General Motors has agreed to pay $12.75 million to settle allegations that it illegally collected and sold personal data from California drivers without proper consent, in what California Attorney General Rob Bonta calls the largest penalty under the California Consumer Privacy Act (CCPA) to date. The settlement, announced by a coalition of state and local enforcement agencies, represents California's first major enforcement action targeting data minimization requirements under state privacy law. The case centers on GM's OnStar connected vehicle platform, which investigators say was used to collect and sell sensitive driver information to data brokers Verisk Analytics and LexisNexis Risk Solutions between 2020 and 2024.
The investigation was conducted jointly by the California Department of Justice, the California Privacy Protection Agency (CalPrivacy), and district attorneys from San Francisco, Los Angeles, Napa, and Sonoma counties. Authorities allege that GM collected names, contact details, precise location information, and driving behavior data from hundreds of thousands of Californians through OnStar, a service that provides emergency assistance, navigation, and crash response. This data was then sold to data brokers who used it to create driver-risk scoring products for insurance companies to reference when setting premiums.
A central issue in the case involves alleged violations of CCPA data minimization and purpose limitation requirements, which took effect in 2023. These provisions require companies to collect and retain only the data necessary for disclosed purposes. Investigators claim GM retained driving and location data long after it was needed to operate OnStar services, then sold that information to third parties. Additionally, authorities allege GM's privacy policies misled consumers by suggesting driver data would only be used to provide requested OnStar services and claiming the company did not sell driving or location information. San Francisco District Attorney Brooke Jenkins characterized modern vehicles as "rolling data collection machines" and emphasized the need for transparency in data collection practices.
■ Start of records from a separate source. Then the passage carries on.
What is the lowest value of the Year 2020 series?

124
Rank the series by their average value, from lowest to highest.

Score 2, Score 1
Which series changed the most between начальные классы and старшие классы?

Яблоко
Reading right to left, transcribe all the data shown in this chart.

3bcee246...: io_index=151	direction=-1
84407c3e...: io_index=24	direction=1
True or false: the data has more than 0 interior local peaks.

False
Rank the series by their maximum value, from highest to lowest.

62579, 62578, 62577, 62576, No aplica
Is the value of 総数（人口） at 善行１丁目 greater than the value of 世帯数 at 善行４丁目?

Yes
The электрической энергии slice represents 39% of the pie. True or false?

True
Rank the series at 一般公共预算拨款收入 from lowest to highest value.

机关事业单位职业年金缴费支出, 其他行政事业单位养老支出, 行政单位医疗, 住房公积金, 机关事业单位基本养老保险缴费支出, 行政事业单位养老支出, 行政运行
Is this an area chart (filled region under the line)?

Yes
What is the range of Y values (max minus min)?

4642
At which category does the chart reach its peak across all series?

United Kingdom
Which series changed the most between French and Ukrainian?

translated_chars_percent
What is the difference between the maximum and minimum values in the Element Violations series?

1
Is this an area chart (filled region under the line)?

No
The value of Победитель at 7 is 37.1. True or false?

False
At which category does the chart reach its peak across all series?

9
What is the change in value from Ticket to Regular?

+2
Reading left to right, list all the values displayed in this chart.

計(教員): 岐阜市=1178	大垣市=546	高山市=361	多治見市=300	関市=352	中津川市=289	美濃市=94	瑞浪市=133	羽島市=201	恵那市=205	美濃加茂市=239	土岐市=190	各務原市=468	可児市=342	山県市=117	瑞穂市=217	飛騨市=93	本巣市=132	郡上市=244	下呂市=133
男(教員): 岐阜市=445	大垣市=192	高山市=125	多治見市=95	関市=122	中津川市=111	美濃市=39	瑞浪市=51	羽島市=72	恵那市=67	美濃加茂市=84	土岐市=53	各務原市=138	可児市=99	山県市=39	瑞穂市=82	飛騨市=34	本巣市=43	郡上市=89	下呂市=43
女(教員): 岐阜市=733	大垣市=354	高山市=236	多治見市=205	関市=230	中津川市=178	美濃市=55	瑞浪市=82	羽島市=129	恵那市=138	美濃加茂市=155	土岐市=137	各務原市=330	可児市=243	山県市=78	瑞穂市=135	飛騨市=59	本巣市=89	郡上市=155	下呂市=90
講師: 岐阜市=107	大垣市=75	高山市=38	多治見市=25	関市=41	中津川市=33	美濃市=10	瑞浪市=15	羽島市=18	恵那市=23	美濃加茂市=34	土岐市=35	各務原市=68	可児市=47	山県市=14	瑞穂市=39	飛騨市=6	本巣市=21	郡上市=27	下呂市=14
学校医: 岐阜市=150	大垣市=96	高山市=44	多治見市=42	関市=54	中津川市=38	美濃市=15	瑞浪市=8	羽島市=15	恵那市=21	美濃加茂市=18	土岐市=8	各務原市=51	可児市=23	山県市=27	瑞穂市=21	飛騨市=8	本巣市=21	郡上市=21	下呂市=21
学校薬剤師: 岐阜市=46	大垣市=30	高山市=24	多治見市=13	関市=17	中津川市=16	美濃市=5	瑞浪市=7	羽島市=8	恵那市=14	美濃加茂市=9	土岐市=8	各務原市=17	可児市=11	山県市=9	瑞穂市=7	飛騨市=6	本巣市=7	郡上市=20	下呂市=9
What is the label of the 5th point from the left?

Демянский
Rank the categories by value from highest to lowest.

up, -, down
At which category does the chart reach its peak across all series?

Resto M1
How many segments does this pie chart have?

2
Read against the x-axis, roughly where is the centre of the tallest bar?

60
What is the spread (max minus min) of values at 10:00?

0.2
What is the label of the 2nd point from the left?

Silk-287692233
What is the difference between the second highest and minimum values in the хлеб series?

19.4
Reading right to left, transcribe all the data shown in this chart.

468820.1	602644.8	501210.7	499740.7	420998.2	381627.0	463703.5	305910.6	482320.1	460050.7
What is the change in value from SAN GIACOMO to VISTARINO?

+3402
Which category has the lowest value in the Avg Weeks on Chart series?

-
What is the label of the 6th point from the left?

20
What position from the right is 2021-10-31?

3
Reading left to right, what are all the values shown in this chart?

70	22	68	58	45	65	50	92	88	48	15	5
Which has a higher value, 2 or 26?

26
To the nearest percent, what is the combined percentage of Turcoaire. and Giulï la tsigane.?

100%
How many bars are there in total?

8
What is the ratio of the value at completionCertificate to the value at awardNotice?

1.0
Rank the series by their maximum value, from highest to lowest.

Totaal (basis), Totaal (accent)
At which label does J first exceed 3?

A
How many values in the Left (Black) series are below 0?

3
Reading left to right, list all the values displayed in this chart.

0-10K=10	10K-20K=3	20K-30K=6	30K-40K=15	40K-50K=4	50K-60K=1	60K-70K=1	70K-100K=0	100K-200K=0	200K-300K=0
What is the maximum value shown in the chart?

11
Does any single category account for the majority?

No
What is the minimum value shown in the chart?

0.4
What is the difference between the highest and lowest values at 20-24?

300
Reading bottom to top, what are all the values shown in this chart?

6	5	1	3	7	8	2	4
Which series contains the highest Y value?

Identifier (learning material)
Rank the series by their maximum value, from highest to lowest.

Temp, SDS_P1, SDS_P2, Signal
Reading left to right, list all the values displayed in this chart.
The settlement follows increased regulatory scrutiny of connected vehicle privacy practices. In 2023, CalPrivacy launched investigations into connected car manufacturers, and public attention intensified after a 2024 New York Times report revealed how automakers were sharing driving behavior data with insurance companies. While California investigators determined that state drivers were likely not directly affected through insurance rate increases due to California laws prohibiting insurers from using driving behavior data to set premiums, regulators maintained that the collection, retention, and sale of the data itself violated state privacy requirements.
Under the settlement terms, GM must stop selling driving data to consumer reporting agencies for five years and delete retained driving data within 180 days unless consumers provide express consent for limited uses. The company must also request deletion of driver data already shared with LexisNexis and Verisk, establish a comprehensive privacy compliance program, and submit regular privacy assessments and compliance reports to California regulators. CalPrivacy Executive Director Tom Kemp emphasized that California privacy laws require businesses to collect only necessary information and maintain transparency about data handling practices. California regulators also highlighted the state's Delete Request and Opt-out Platform (DROP), which allows residents to submit deletion requests to hundreds of registered data brokers.